Patients who progressed by day 14, did not respond to steroids by day 14, had a transient clinical response at day seven that was lost before day 14, or who developed a high MAP at both time points were classified as non-ultra-low risk. This group was 31% of the original population, and their outcomes were significantly worse compared to the ultra-low risk patients. Only 50% of the patients responded to steroid treatment by day 28, and their non-relapse mortality was 13%. Thus, we were able to identify a group of ultra-low-risk patients with really excellent treatment outcomes from within the low-risk population. When we analyzed the cause of death by serial monitoring, we found that the majority of deaths in patients with ultra-low-risk GVHD were from fatal infections while GVHD was in sustained clinical response, a finding that highlights the downside of intense immunosuppression.
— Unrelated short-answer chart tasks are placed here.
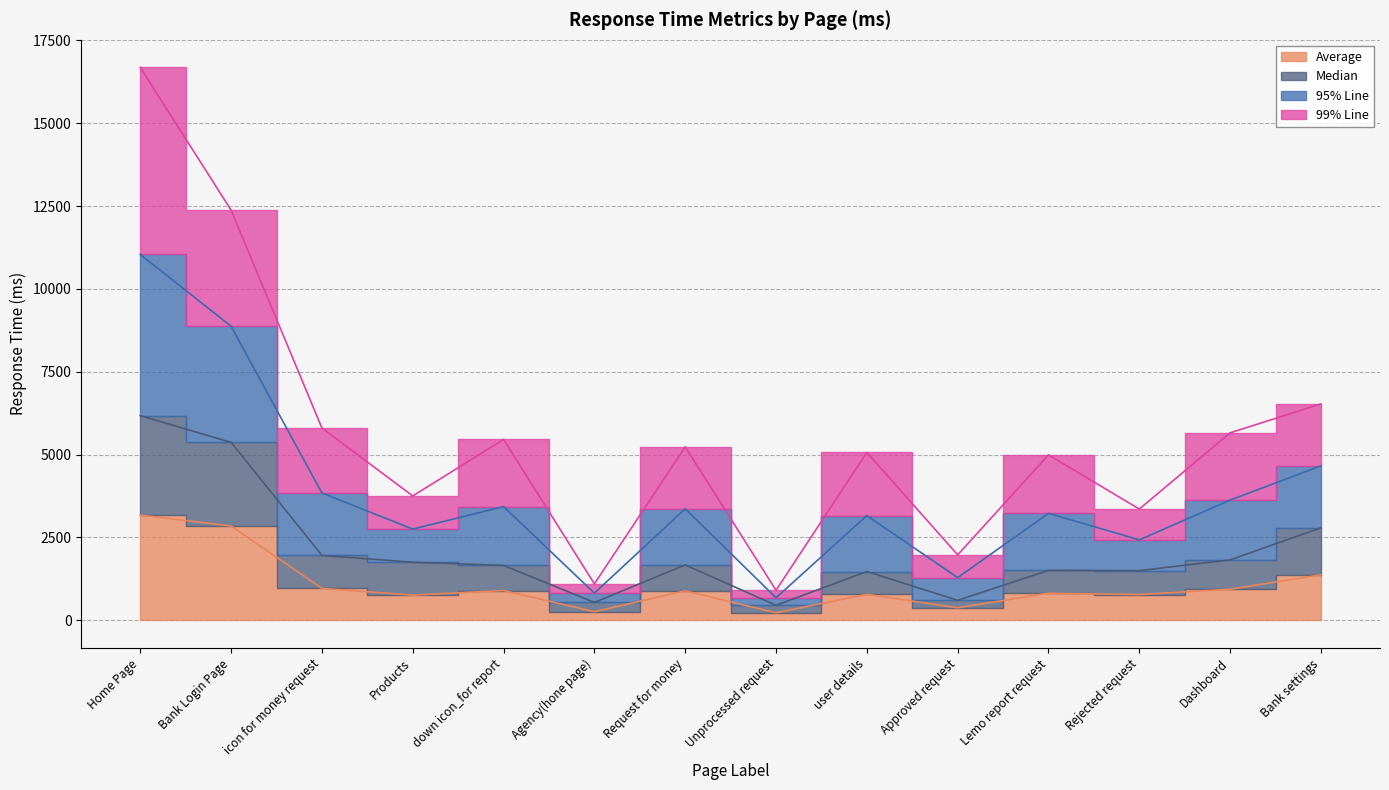

Which label corresponds to the largest value in the chart?

Home Page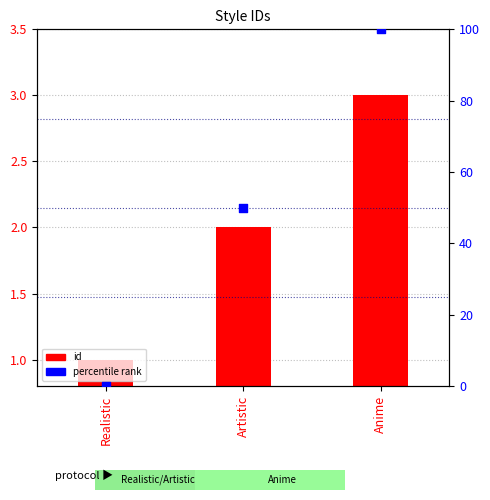

Which series reaches the maximum Y coordinate?

percentile rank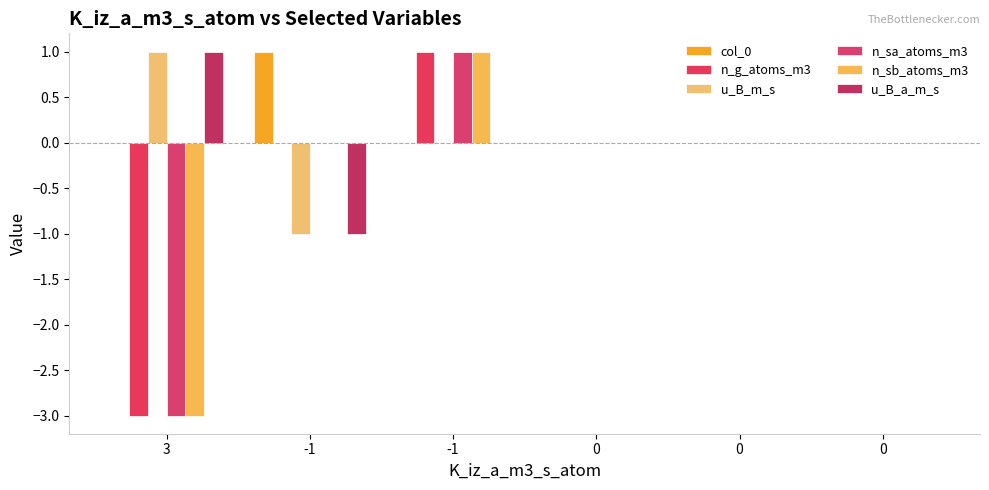

Reading right to left, list all the values displayed in this chart.

col_0: 0=0	0=0	0=0	-1=0	-1=1	3=0
n_g_atoms_m3: 0=0	0=0	0=0	-1=1	-1=0	3=-3
u_B_m_s: 0=0	0=0	0=0	-1=0	-1=-1	3=1
n_sa_atoms_m3: 0=0	0=0	0=0	-1=1	-1=0	3=-3
n_sb_atoms_m3: 0=0	0=0	0=0	-1=1	-1=0	3=-3
u_B_a_m_s: 0=0	0=0	0=0	-1=0	-1=-1	3=1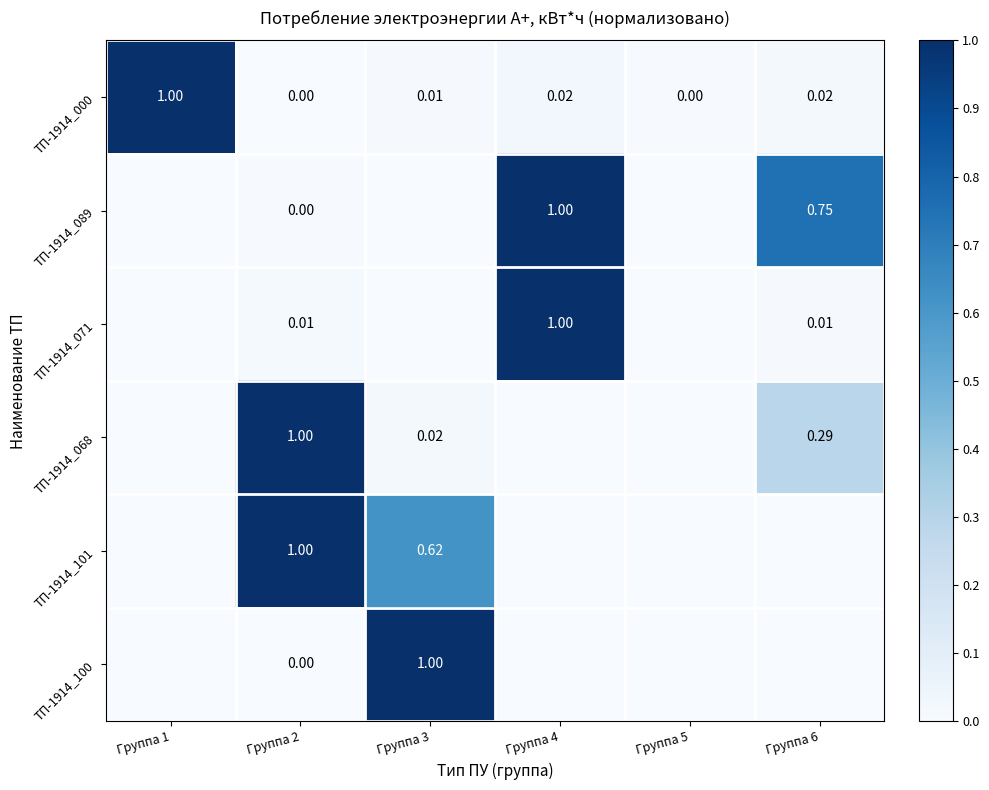

Is the value of ТП-1914_100 at Группа 2 greater than the value of ТП-1914_089 at Группа 6?

No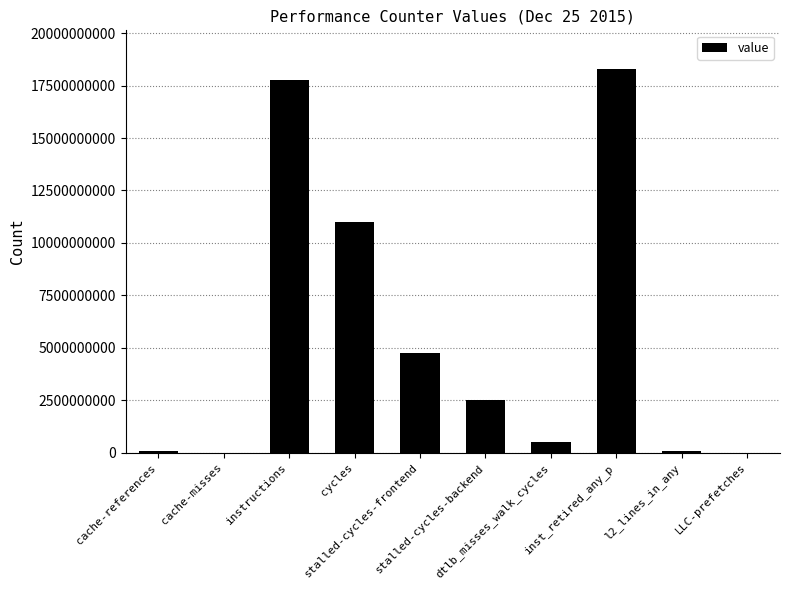

What is the sum of all values?

54999325534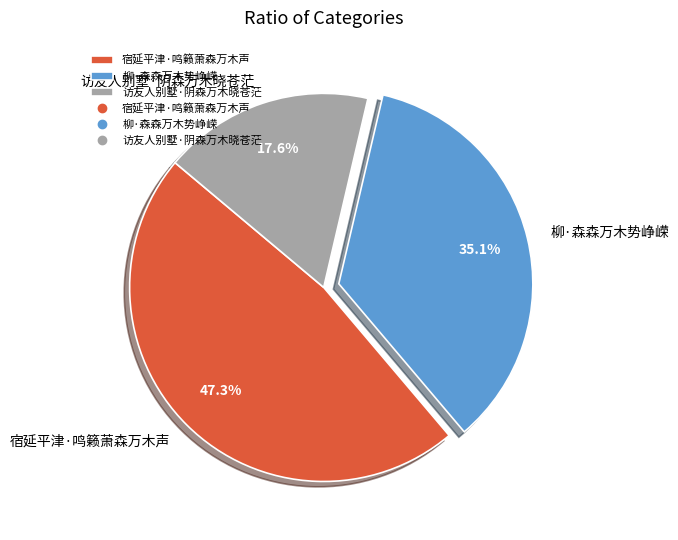

To the nearest percent, what is the average slice percentage?

33%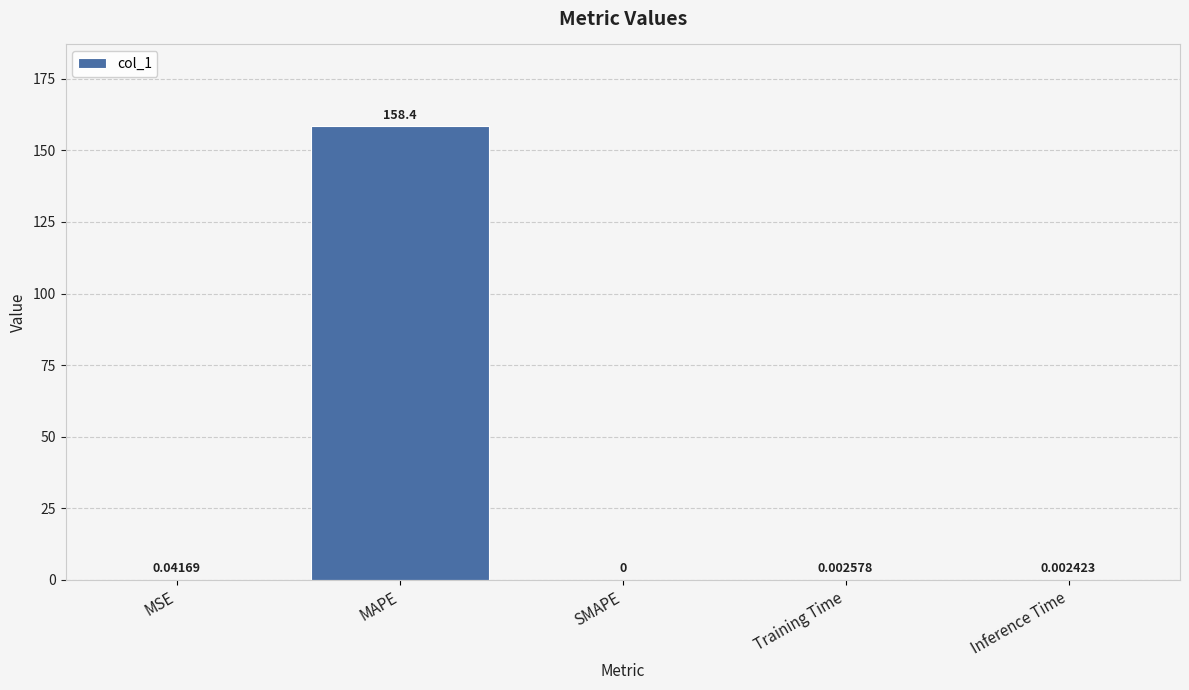

Which has a higher value, MSE or Inference Time?

MSE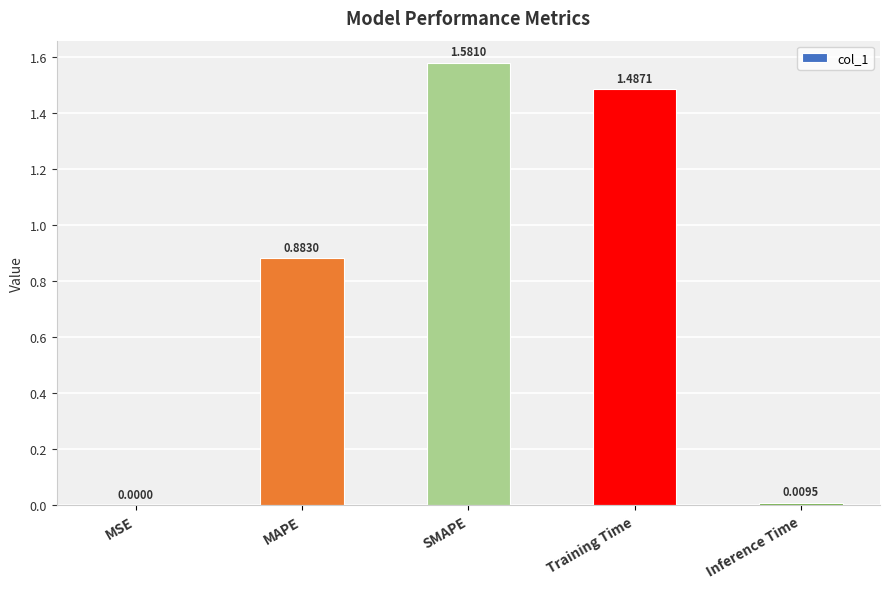

What is the sum of the values at MAPE and Training Time?

2.4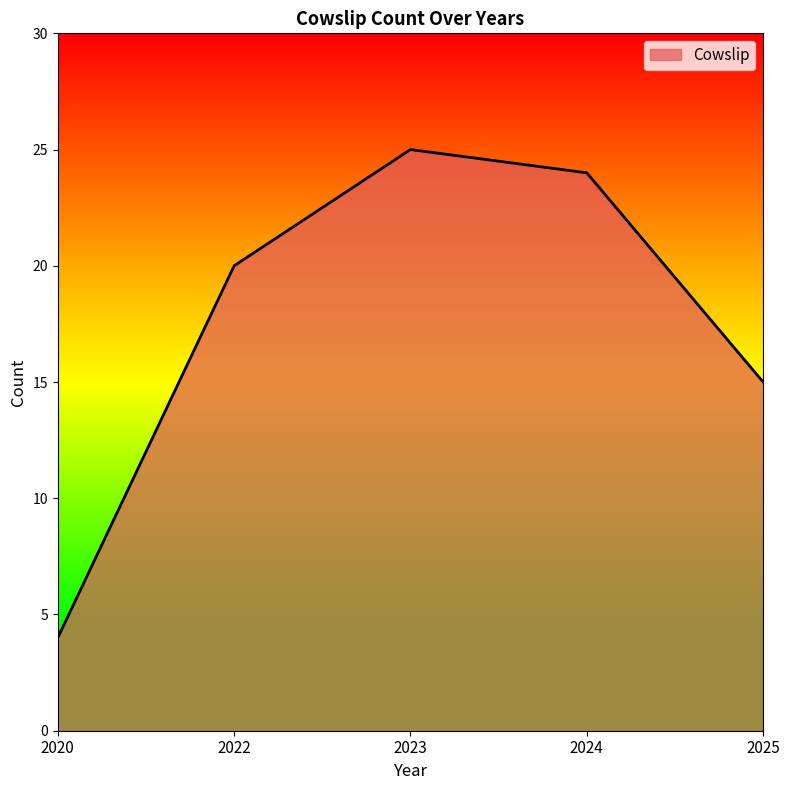

What is the maximum value shown in the chart?

25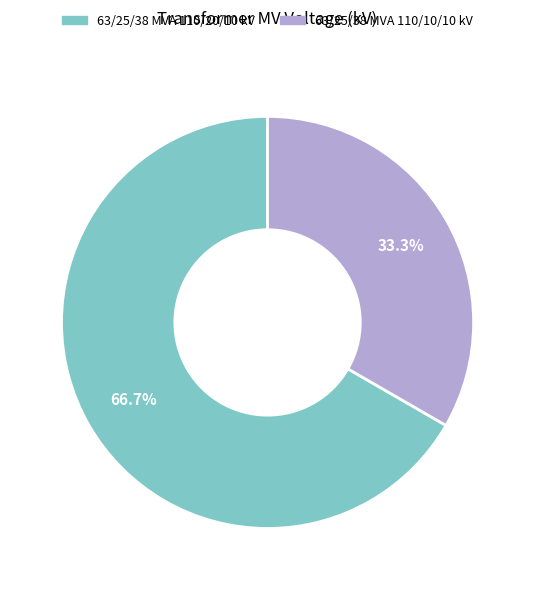

Which slice is the smallest?

63/25/38 MVA 110/10/10 kV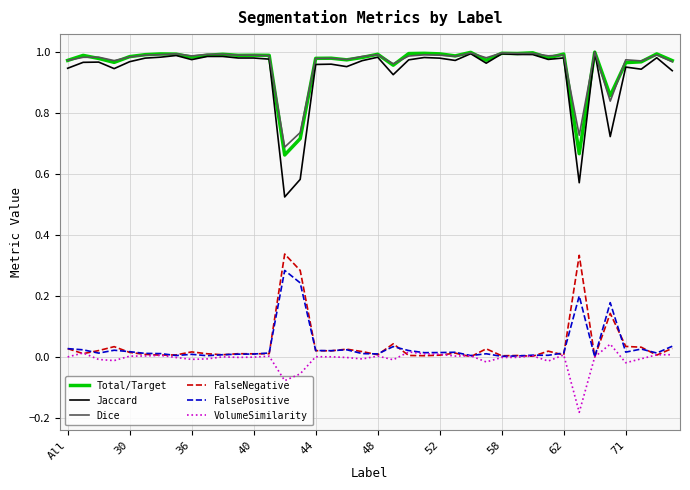

Which series has the largest range (max minus min)?

Jaccard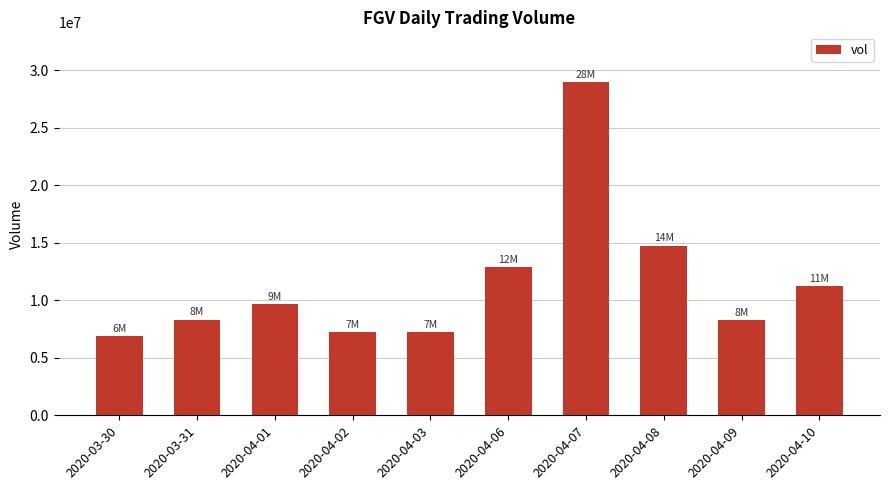

Approximately how many times larger is the value at 2020-04-10 compared to 2020-04-03?

1.5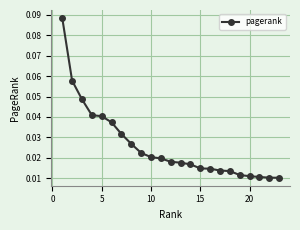

Count the values in the range 0 to 1.

23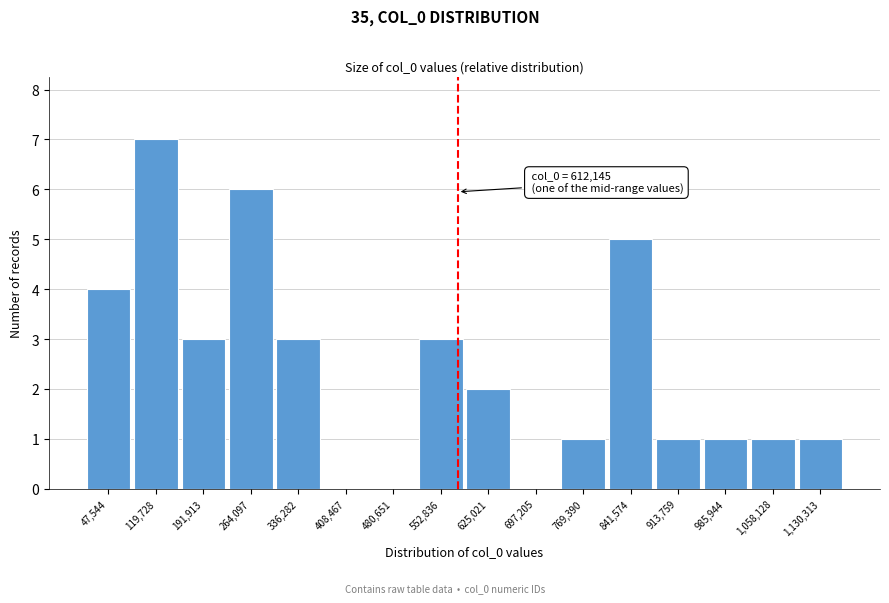

What is the sum of all values?

38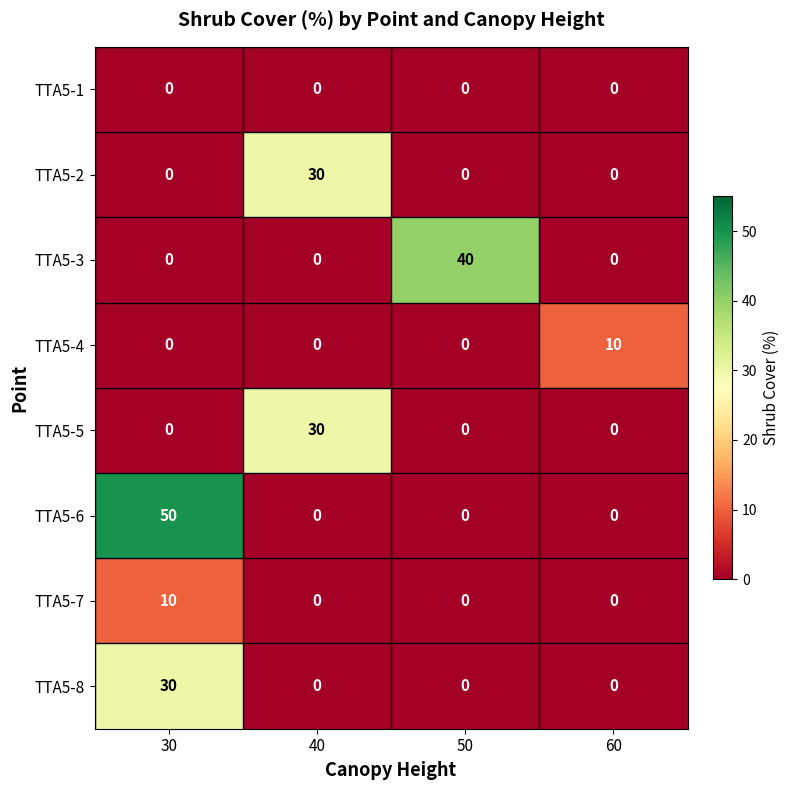

What is the difference between the highest and lowest values at 30?

50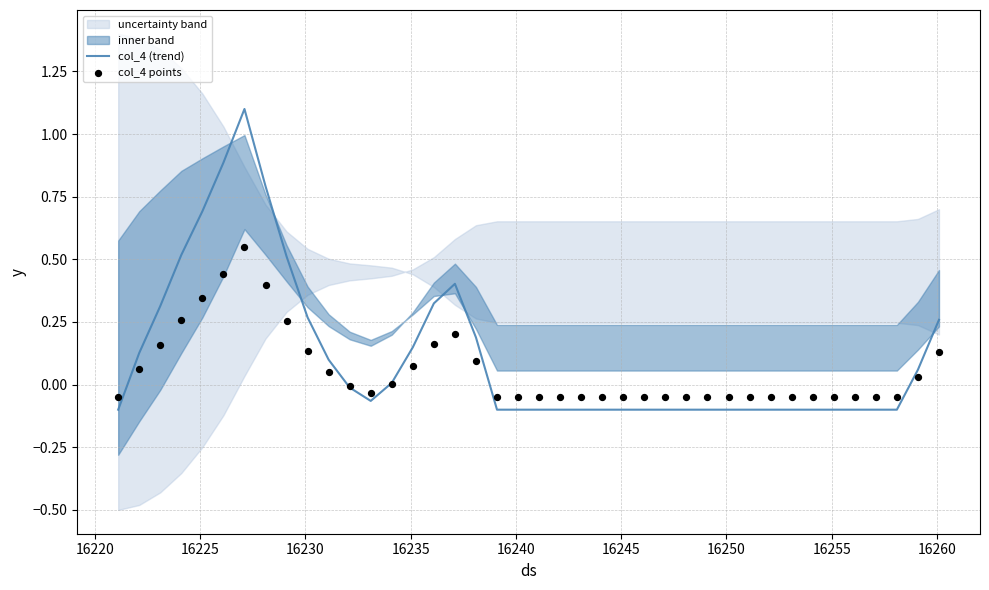

Which series contains the lowest Y value?

col_4 (trend)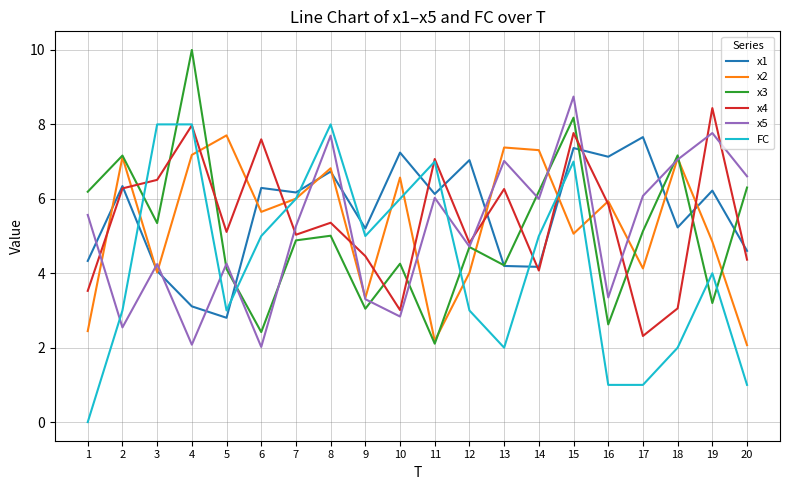

What is the maximum value shown in the chart?

10.0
In contrast, uncontrolled GVHD was causing the majority of deaths in the non-ultra-low-risk population. We also found that biomarkers stratified risk even in patients grouped by clinical response. Patients with clinical response and low biomarkers—the ultra-low-risk group—had six-month non-relapse mortality of 4% compared to 25% of clinical responders who developed a high MAP on either day seven or 14. Likewise, clinical non-responders who maintained low MAPs through day 14—the majority of non-responders—had non-relapse mortality of 8%, highlighting the ability of biomarkers to predict outcomes even in patients who do not clinically respond. Outcomes were terrible for the few patients who had both a clinical non-response and developed a high MAP, with non-relapse mortality of 50%.
Dr. Levine: So to summarize: First, this study found that monitoring both clinical symptoms and biomarker scores from the start through day 14 of treatment generates new risk strata with distinctly different short- and long-term outcomes. Second, biomarker scores during treatment identify patients at both high and low risk irrespective of their clinical response. Third, ultra-low-risk GVHD—a large group that represents about a third of patients treated for GVHD—has exceptional outcomes. These patients may benefit from treatment de-escalation strategies such as shorter courses of lower-dose steroids, a strategy that we are currently testing in a MAGIC clinical trial.